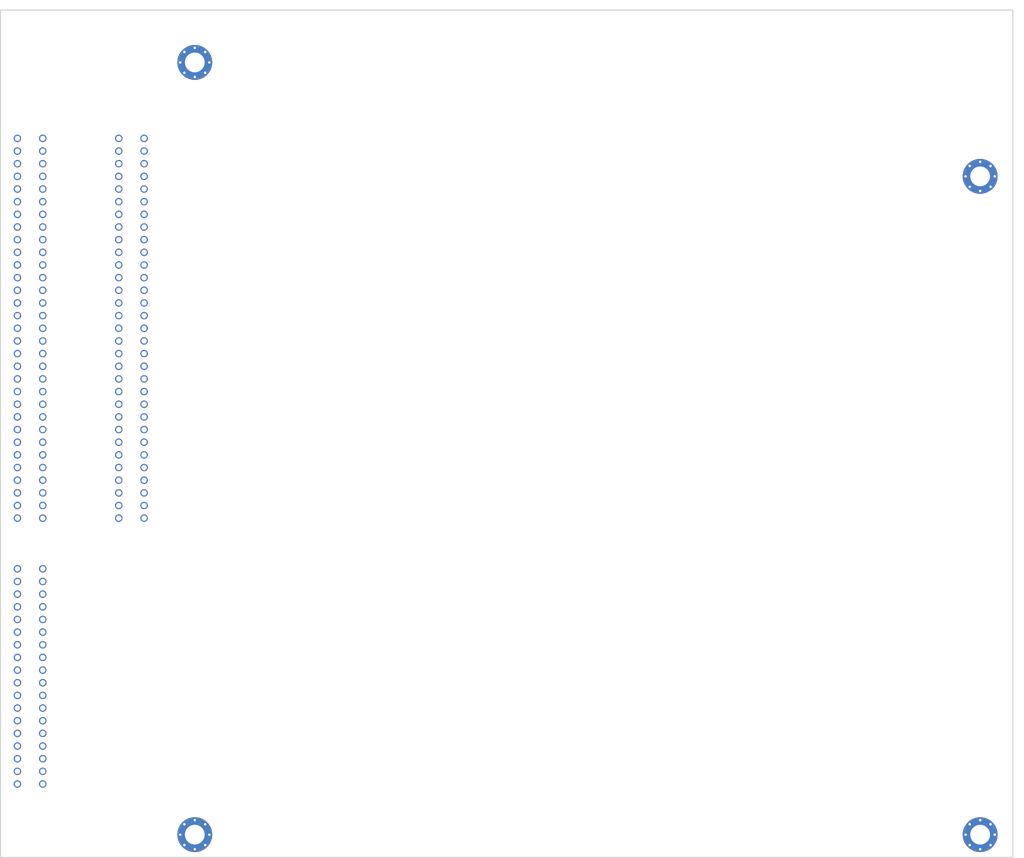
<source format=kicad_pcb>
(kicad_pcb(version 20240108)(generator "pcbnew")(generator_version "8.0")(paper "A0" portrait)
(footprint "8bISA" (layer "F.Cu") (at 111.7552 15.24 0))
(footprint "16bISA" (layer "F.Cu") (at 91.4352 15.24 0))
(footprint "HOLE" (layer "F.Cu") (at 124.46 0  0))
(footprint "HOLE" (layer "F.Cu") (at 281.94 22.86  0))
(footprint "HOLE" (layer "F.Cu") (at 124.46 154.94  0))
(footprint "HOLE" (layer "F.Cu") (at 281.94 154.94  0))
(gr_rect (start 131.9784 -12.5)(end 290.7284 12.5)(stroke(width 0.05)(type default))(fill none)(layer "F.CrtYd"))
(gr_rect(start 288.5 -10.5) (end 85.5 159.5)(stroke(width 0.2)(type default))(fill none)(layer "Edge.Cuts")))


</source>
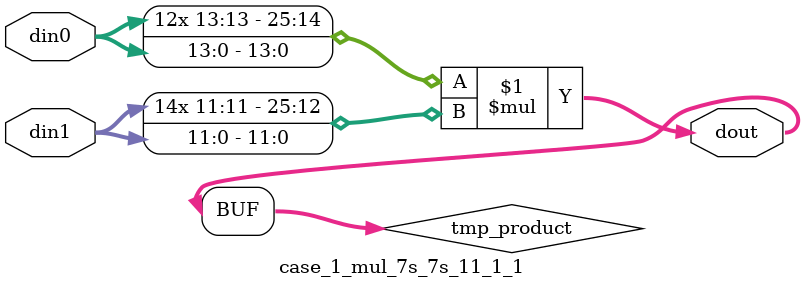
<source format=v>

`timescale 1 ns / 1 ps

 module case_1_mul_7s_7s_11_1_1(din0, din1, dout);
parameter ID = 1;
parameter NUM_STAGE = 0;
parameter din0_WIDTH = 14;
parameter din1_WIDTH = 12;
parameter dout_WIDTH = 26;

input [din0_WIDTH - 1 : 0] din0; 
input [din1_WIDTH - 1 : 0] din1; 
output [dout_WIDTH - 1 : 0] dout;

wire signed [dout_WIDTH - 1 : 0] tmp_product;



























assign tmp_product = $signed(din0) * $signed(din1);








assign dout = tmp_product;





















endmodule

</source>
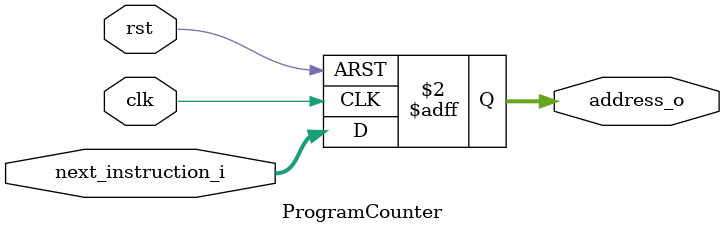
<source format=sv>
module ProgramCounter #(
    parameter DATA_WIDTH = 32
)(
    input wire rst,
    input wire clk,
    input wire [DATA_WIDTH-1:0] next_instruction_i,
    output logic [DATA_WIDTH-1:0] address_o
);

    always_ff @(posedge clk or posedge rst) begin
        if (rst)
            address_o <= 32'b0;
        else
            address_o <= next_instruction_i;
    end

endmodule
</source>
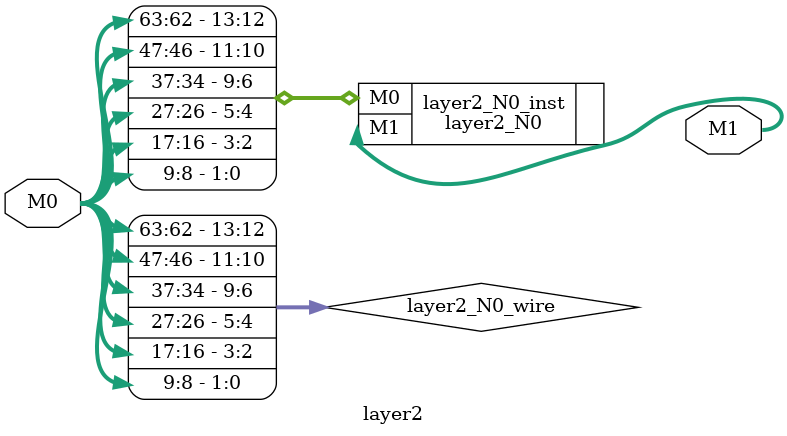
<source format=v>
module layer2 (input [63:0] M0, output [1:0] M1);

wire [13:0] layer2_N0_wire = {M0[63], M0[62], M0[47], M0[46], M0[37], M0[36], M0[35], M0[34], M0[27], M0[26], M0[17], M0[16], M0[9], M0[8]};
layer2_N0 layer2_N0_inst (.M0(layer2_N0_wire), .M1(M1[1:0]));

endmodule
</source>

—————

EXERCISE OBJECTIVE: Everything from the opening line of the data through the line with "parameter DATA_WIDTH = 32" should be repeated exactly; leave the pictures out.

SOLUTION:
<source format=kicad_pcb>
(kicad_pcb(version 20240108)(generator "pcbnew")(generator_version "8.0")(paper "A0" portrait)
(footprint "8bISA" (layer "F.Cu") (at 111.7552 15.24 0))
(footprint "16bISA" (layer "F.Cu") (at 91.4352 15.24 0))
(footprint "HOLE" (layer "F.Cu") (at 124.46 0  0))
(footprint "HOLE" (layer "F.Cu") (at 281.94 22.86  0))
(footprint "HOLE" (layer "F.Cu") (at 124.46 154.94  0))
(footprint "HOLE" (layer "F.Cu") (at 281.94 154.94  0))
(gr_rect (start 131.9784 -12.5)(end 290.7284 12.5)(stroke(width 0.05)(type default))(fill none)(layer "F.CrtYd"))
(gr_rect(start 288.5 -10.5) (end 85.5 159.5)(stroke(width 0.2)(type default))(fill none)(layer "Edge.Cuts")))


</source>
<source format=v>

`timescale 1 ns / 1 ps

 module case_1_mul_7s_7s_11_1_1(din0, din1, dout);
parameter ID = 1;
parameter NUM_STAGE = 0;
parameter din0_WIDTH = 14;
parameter din1_WIDTH = 12;
parameter dout_WIDTH = 26;

input [din0_WIDTH - 1 : 0] din0; 
input [din1_WIDTH - 1 : 0] din1; 
output [dout_WIDTH - 1 : 0] dout;

wire signed [dout_WIDTH - 1 : 0] tmp_product;



























assign tmp_product = $signed(din0) * $signed(din1);








assign dout = tmp_product;





















endmodule

</source>
<source format=sv>
module ProgramCounter #(
    parameter DATA_WIDTH = 32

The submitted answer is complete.